A: @Emerton So, what if the char($K$) $\ne 0$, and the endomorphism ring is a quaternion algebra? Then you end up getting a map of Galois into $\textrm{GL}_1$ over a noncommutative ring...
Does your proof extend to the case of noncommutative endomorphism rings?
A: Here is the standard argument: you can decide whether it is prettier than the one you had in mind.
Let $V_{\ell}(E)$ be ${\mathbb Q}_{\ell}\otimes_{{\mathbb Z}_{\ell}}T_{\ell}(E)$; it is a two-dimensional ${\mathbb Q}_{\ell}$ vector space.  When $E$ has CM by a quad. imag. field
$F$, it is free of rank one over $F\otimes_{\mathbb Q}{\mathbb Q}_{\ell}$.  Thus 
the image of $Gal(\bar{K}/K)$ acting on $V_{\ell}(E)$ (or equivalently, $T_{\ell}(E)$)
lies in $GL_1(F\otimes_{\mathbb Q}{\mathbb Q}_{\ell})$, and so is abelian.
Note that this argument gets to the very heart of CM theory, and its relation to the class field theory (i.e. to the construction of abelian extensions): the elliptic curve $E$
(or, more precisely, its Tate modules) look 1-dim'l as modules over $F$, and so give
abelian Galois reps.  (Just as the $\ell$-adic Tate modules of the multiplicative group
${\mathbb G}_m$ give 1-dim'l. reps. of $Gal(\bar{\mathbb Q}/{\mathbb Q}).$)

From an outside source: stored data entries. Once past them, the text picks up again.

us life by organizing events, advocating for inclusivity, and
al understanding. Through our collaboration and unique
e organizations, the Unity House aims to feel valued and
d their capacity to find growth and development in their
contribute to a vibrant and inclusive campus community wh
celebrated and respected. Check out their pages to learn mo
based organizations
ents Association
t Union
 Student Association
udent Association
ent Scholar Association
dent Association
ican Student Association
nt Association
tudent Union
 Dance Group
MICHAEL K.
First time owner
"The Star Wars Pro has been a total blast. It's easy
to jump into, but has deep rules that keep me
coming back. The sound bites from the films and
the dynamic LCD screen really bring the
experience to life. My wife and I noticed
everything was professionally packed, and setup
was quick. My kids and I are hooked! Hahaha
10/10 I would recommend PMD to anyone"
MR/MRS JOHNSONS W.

You might also want to compare with Lubin--Tate theory, which is very similar: one uses
formal groups with an action of the ring of integers ${\mathcal O}$ in an extension of 
${\mathbb Q}_p$, and again they are constructed so that the $p$-adic Tate module is free of rank one over ${\mathcal O}$, and hence gives abelian Galois reps.

Added in response to basic's questions below:  To say that $E$ has CM over $K$ is to say that it has an action by an order in a quad. imag. field $F$.  By a standard theorem (in Silverman, say) the ring $F_{\ell} := F\otimes_{\mathbb Q}{\mathbb Q}_{\ell}$ acts faithfully on $V_{\ell}(E)$.  Counting dimensions over ${\mathbb Q_{\ell}},$ we find that $V_{\ell}(E)$ is free of rank 1 over $F_{\ell}$.  The Galois action on $V_{\ell}(E)$ is
being $F_{\ell}$-linear (we have assumed that the action of $F$ is defined over $K$).
Thus we have a group, $Gal(\bar{K}/K)$, acting on a free rank 1 module over a ring
(namely, the $F_{\ell}$-module $V_{\ell}(E)$).  Such an action must be given by $1\times 1$ invertible matrices (just choose a basis for $V_{\ell}(E)$ as an $F_{\ell}$-module),
i.e. is described by a homomorphism $Gal(\bar{K}/K) \to GL_1(F_{\ell})$.
Since the group of invertible $1\times 1$-matrices over any commutative ring is
itself commutative, we see that the $Gal({\bar K}/K)$ action on $V_{\ell}(E)$ is
through an abelian group, as required.